As the main contribution of this paper, an analytical approach for the dimensional synthesis of the DPR is proposed. The introduced geometrical solution would be very fast and easily programmable in a any computer algebra system, such as Matlab and Maple. The objective criteria are defined in a manner to satisfy the real request of industrial design. In the proposed closed-form solution, the prescribed workspace and construction constraint are given as subjective and minimizing the size of the manipulator are the objective.

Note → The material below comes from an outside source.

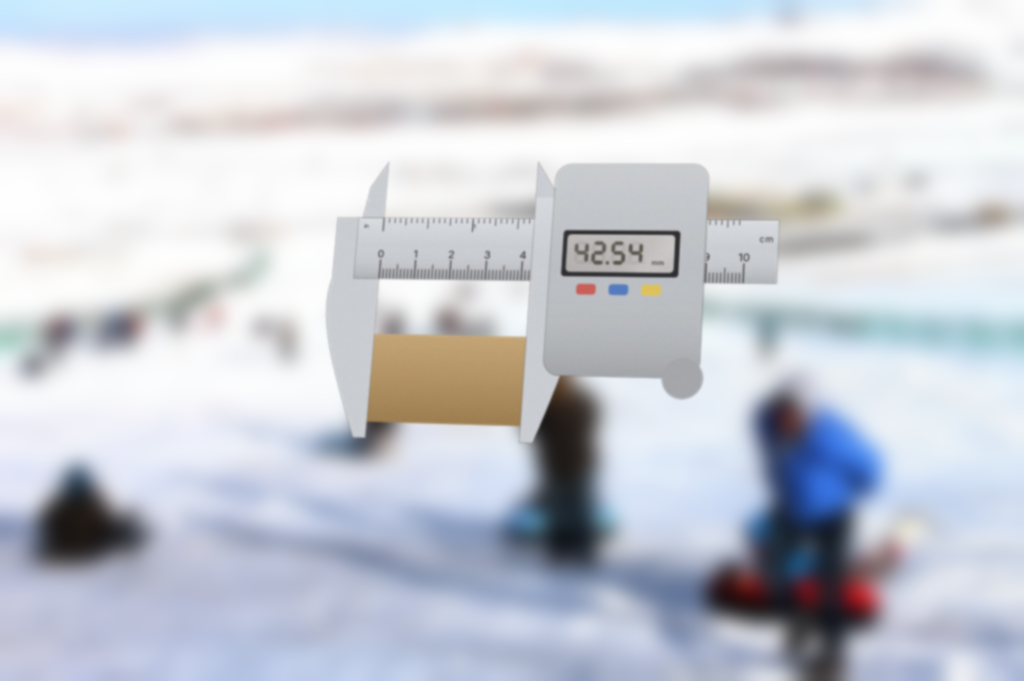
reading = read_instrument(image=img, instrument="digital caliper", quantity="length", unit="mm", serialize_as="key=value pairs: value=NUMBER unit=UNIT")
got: value=42.54 unit=mm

This paper is organized as follows. In Section 2, the kinematic equations of DPR which are essential for the workspace analysis are introduced. In Section 3, the workspace of each limb in different views is geometrically discussed. In Section 4, common workspace of limbs is calculated and behavior of it has been studied. In Section 5, the workspace is calculated analytically and proved that the workspace of the DPR is composed of some particular types of geometric shapes in different conditions. In Section 6, the largest box which could be inscribed in the workspace is calculated. In Section 7, optimization design parameters for prescribed workspace are analyzed, here objective criterion is having the smallest robot which can reach a given workspace. In Section 8, some construction constraints are added to optimization problem and in Section 9, by selecting some industrial examples, it has been shown that the introduced approach is quite an agile and optimal and also singularity in the prescribed workspace was discussed. Finally, the paper concludes with some hints as ongoing works [44].